Książka to jak sam tytuł wskazuje dziennik – jedyna pozostałość po pracach wykopaliskowych. Badania miały na celu poznanie sekretu obcej cywilizacji i znalezienie jej śladów. Przez 28 tygodni prace nie przynosiły żadnego efektu. Nagle w 29 tygodniu nastąpił nieoczekiwany zwrot akcji. Zaginął cały zespół badaczy. Pozostawili po sobie tylko ten dziennik…
Zadanie czytelnika w teorii jest proste. Ma on odkryć, co tak naprawdę wydarzyło się tamtego dnia. Na różne sposoby rozwiązując 63 zagadki osoba, która czyta książkę zdobywa kolejne klucze. Tylko odpowiedzi do łamigłówek pozwalają dzięki specjalnej stronie internetowej, lub unikalnemu kodowi QR zdobywać kolejne klucze i przechodzić do następnych etapów rozgrywki. To właśnie dlatego łamigłówki należy rozwiązywać po kolei, gdyż bez wcześniejszego klucza nie mamy możliwości rozwiązanie kolejnych zagadek.
Początkowe zadania to proste, niewymagające większego zastanowienia polecenia. Po kilku poprawnych odpowiedziach i przejściu do dalszych zagadek robi się trudniej, ale zarazem ciekawiej. Niejednokrotnie należy skorzystać z internetu, aby znaleźć punkt na mapie o danych współrzędnych geograficznych, czy użycie układu okresowego. Zdarza się, że osoba rozwiązującą zagadki musi odpowiednio zgiąć stronę, obrócić dziennik, lub spojrzeć na stronę przy pomocy lusterka, albo pod innym kątem. Odpowiedzi do łamigłówek to najczęściej słowa lub cyfry. Nie zawsze pierwsza myśl będzie rozwiązaniem zagadki i niejednokrotnie trzeba będzie sprawdzić kilka odpowiedzi. Jeśli czytelnik nie umie znaleźć rozwiązania łamigłówki może skorzystać z podpowiedzi na stronie internetowej, lub nawet gotowej odpowiedzi.

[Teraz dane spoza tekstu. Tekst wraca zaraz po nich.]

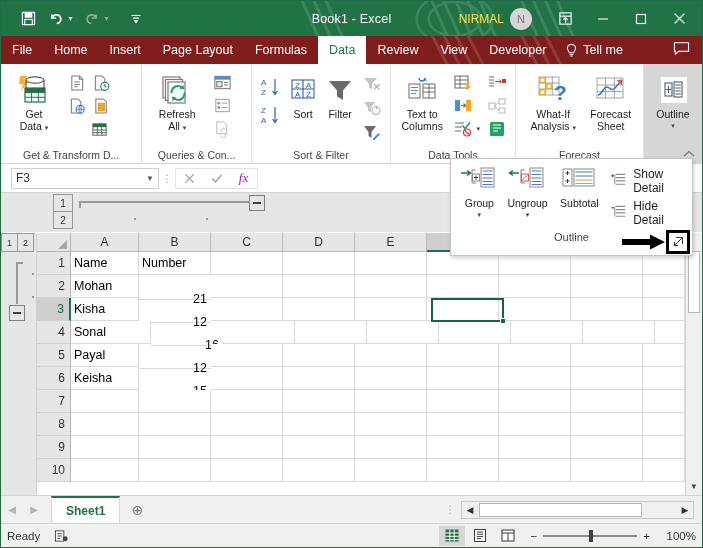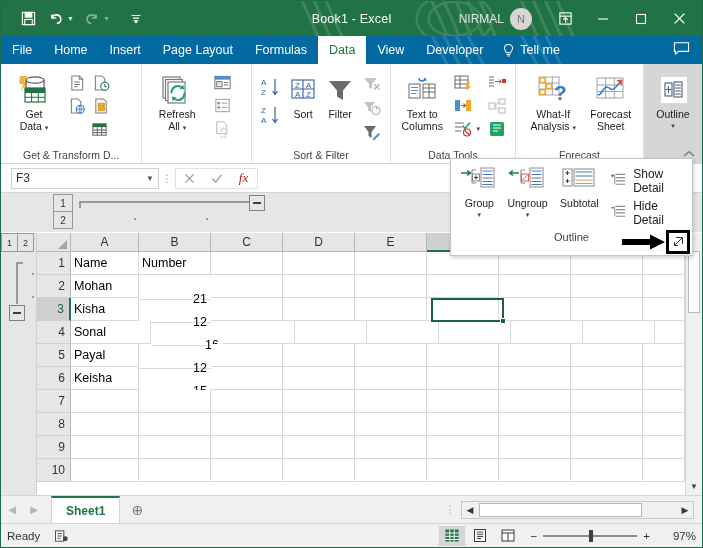"NIRMAL" .acct-name { color: #e5e5e5 -> #fde047 }
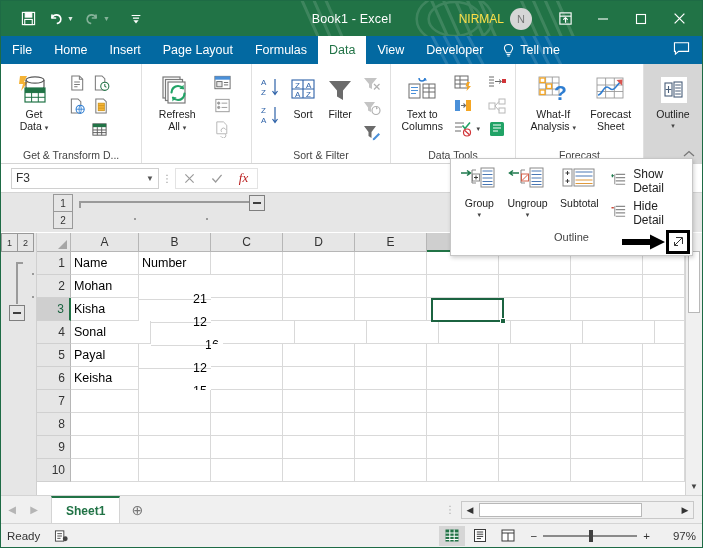"File" .tabbar { background: #0369a1 -> #7f1d1d }
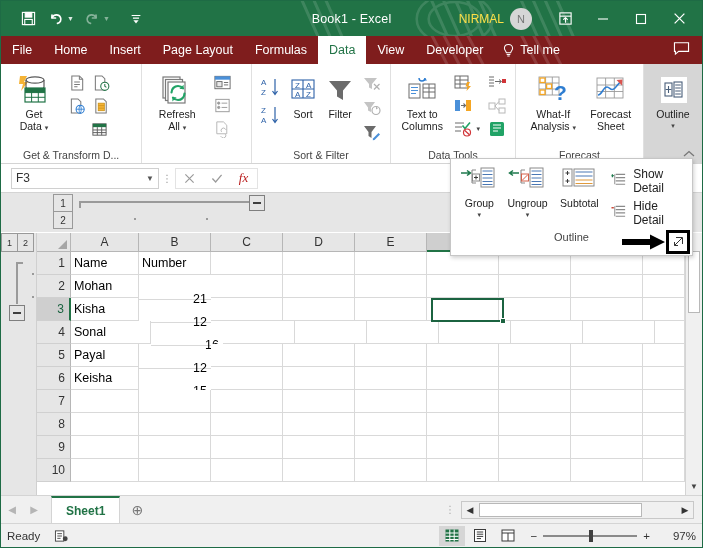"Review" div.tab { html: none -> <div>Review</div> }
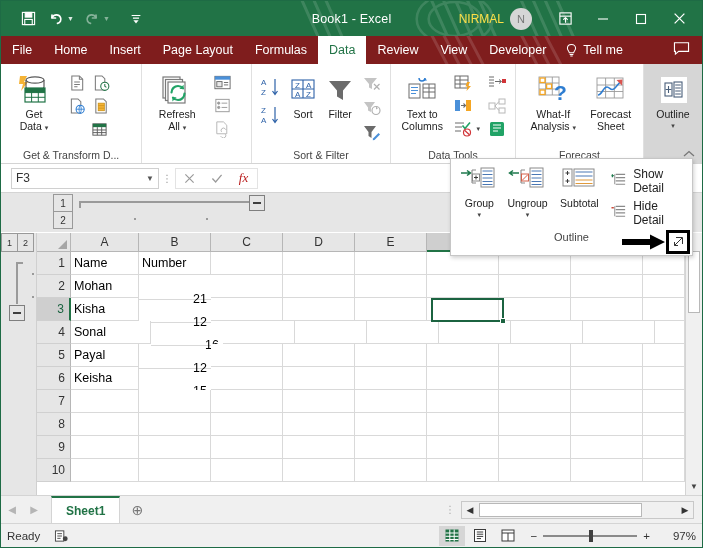"Queries & Con..." div.rg-label { html: none -> <div>Queries &amp; Con...</div> }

Książka zmusza do nieszablonowego myślenia i daje frajdę czytającemu. Aby zagrać potrzebujesz telefonu z internetem, ołówka i sprytu ;). Dziennik tak naprawdę nie ma fabuły, a zagadki nie są ściśle powiązane ze sobą. Tajemnicze zakończenie tak naprawdę nim nie jest. Słowa „Oni to my”, tylko zachęcają czytelnika do poznania dalszych losów uczestników wyprawy badawczej, które są zawarte w kolejnej książce. Podsumowując, dziennik bardzo mi się podobał, ale brakowało mi akcji i konkretnej historii, którą mogłyby być przeplatane łamigłówki. Jak to mówią nie można mieć wszystkiego. Od zagadek nie można się oderwać, a gra książkowa zdecydowanie jest pozycją wartą uwagi.